▶ [PROBLEM]: Reproduce every line of the listing below word for word, but leave out the pictures.

Data entries:
++++++++++++++++++++

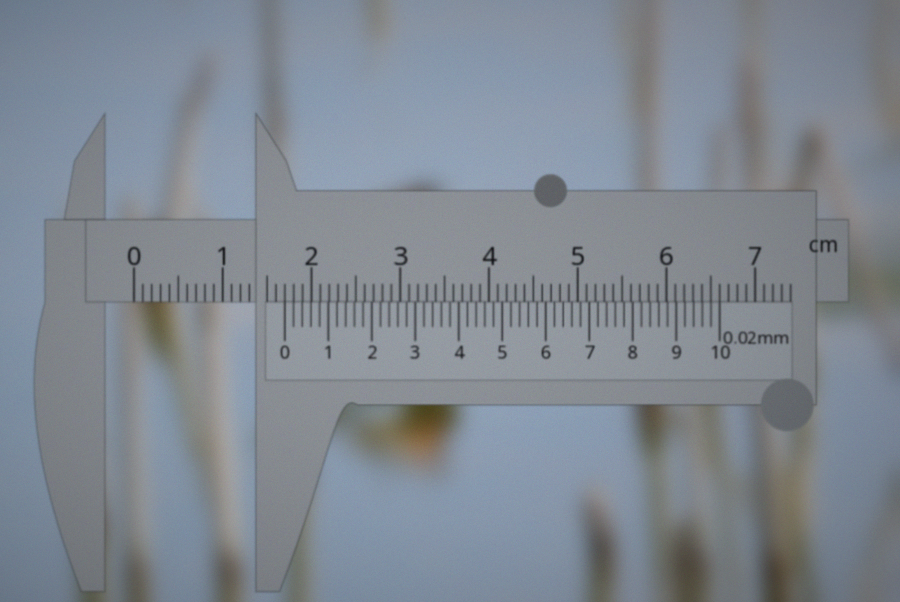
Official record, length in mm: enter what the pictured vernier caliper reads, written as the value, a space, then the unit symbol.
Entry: 17.0 mm
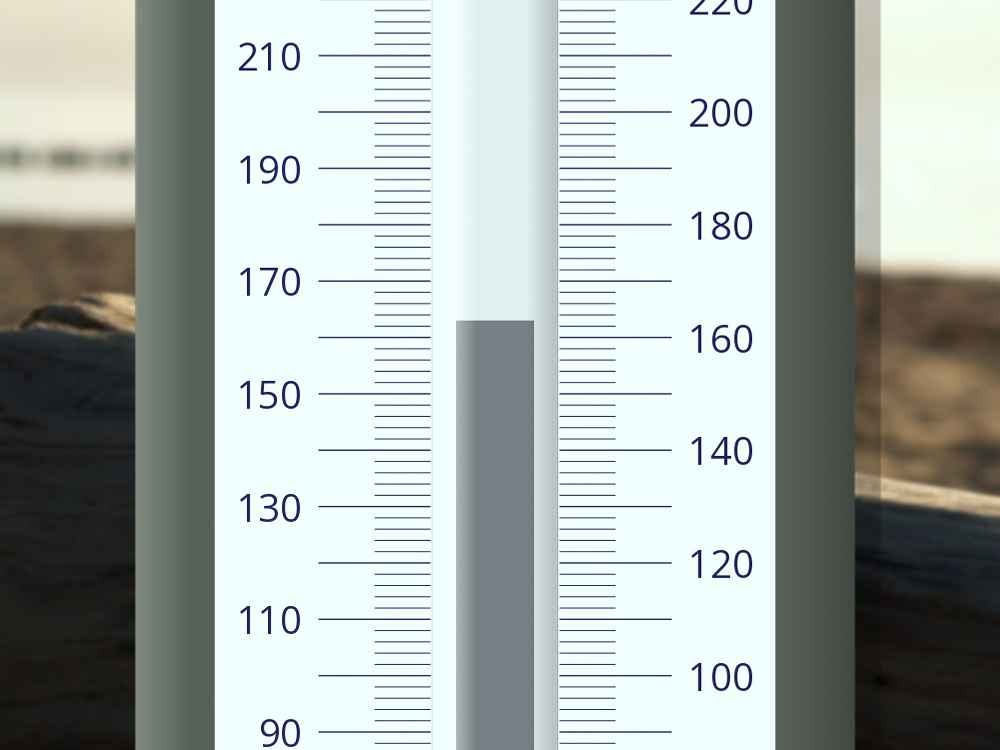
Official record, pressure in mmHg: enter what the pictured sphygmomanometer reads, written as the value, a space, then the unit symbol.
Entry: 163 mmHg
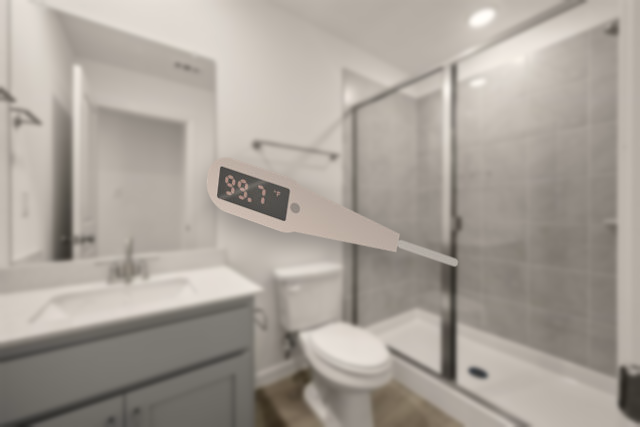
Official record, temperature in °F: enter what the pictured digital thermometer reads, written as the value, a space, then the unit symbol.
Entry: 99.7 °F
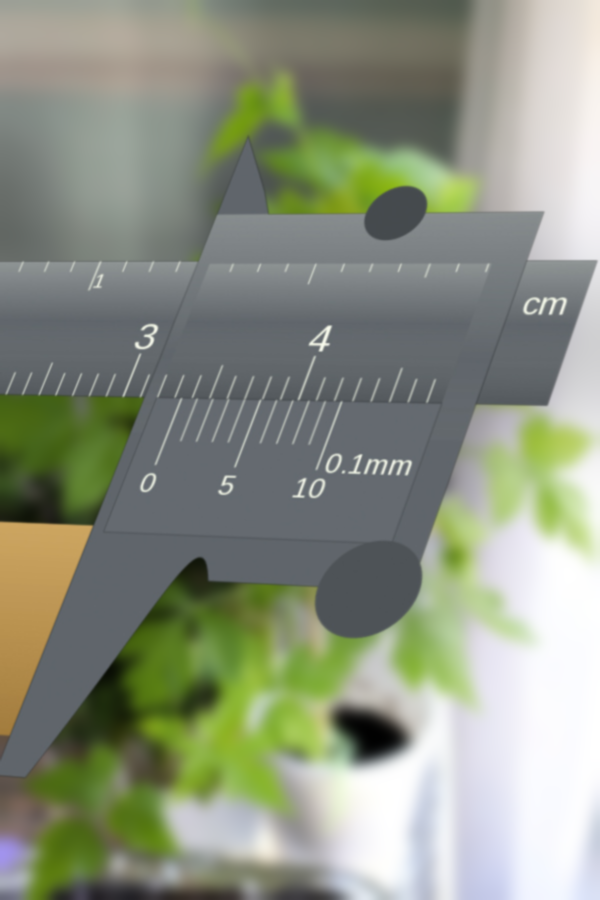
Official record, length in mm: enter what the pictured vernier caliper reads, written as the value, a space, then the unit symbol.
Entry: 33.4 mm
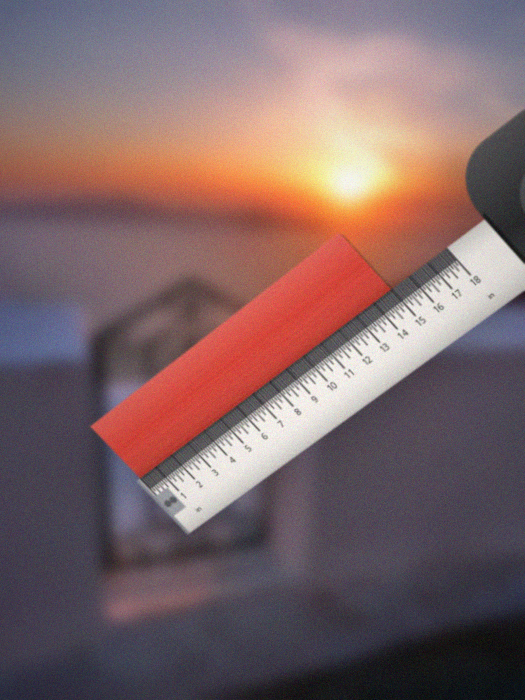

++++++++++++++++++++

▶ [RESPONSE]:
Official record, length in mm: enter what the pictured vernier caliper reads, written as the value, a space, then the unit symbol.
Entry: 17.0 mm
Official record, pressure in mmHg: enter what the pictured sphygmomanometer reads, written as the value, a space, then the unit symbol.
Entry: 163 mmHg
Official record, temperature in °F: enter what the pictured digital thermometer reads, written as the value, a space, then the unit symbol.
Entry: 99.7 °F
Official record, length in mm: enter what the pictured vernier caliper reads, written as the value, a space, then the unit symbol.
Entry: 33.4 mm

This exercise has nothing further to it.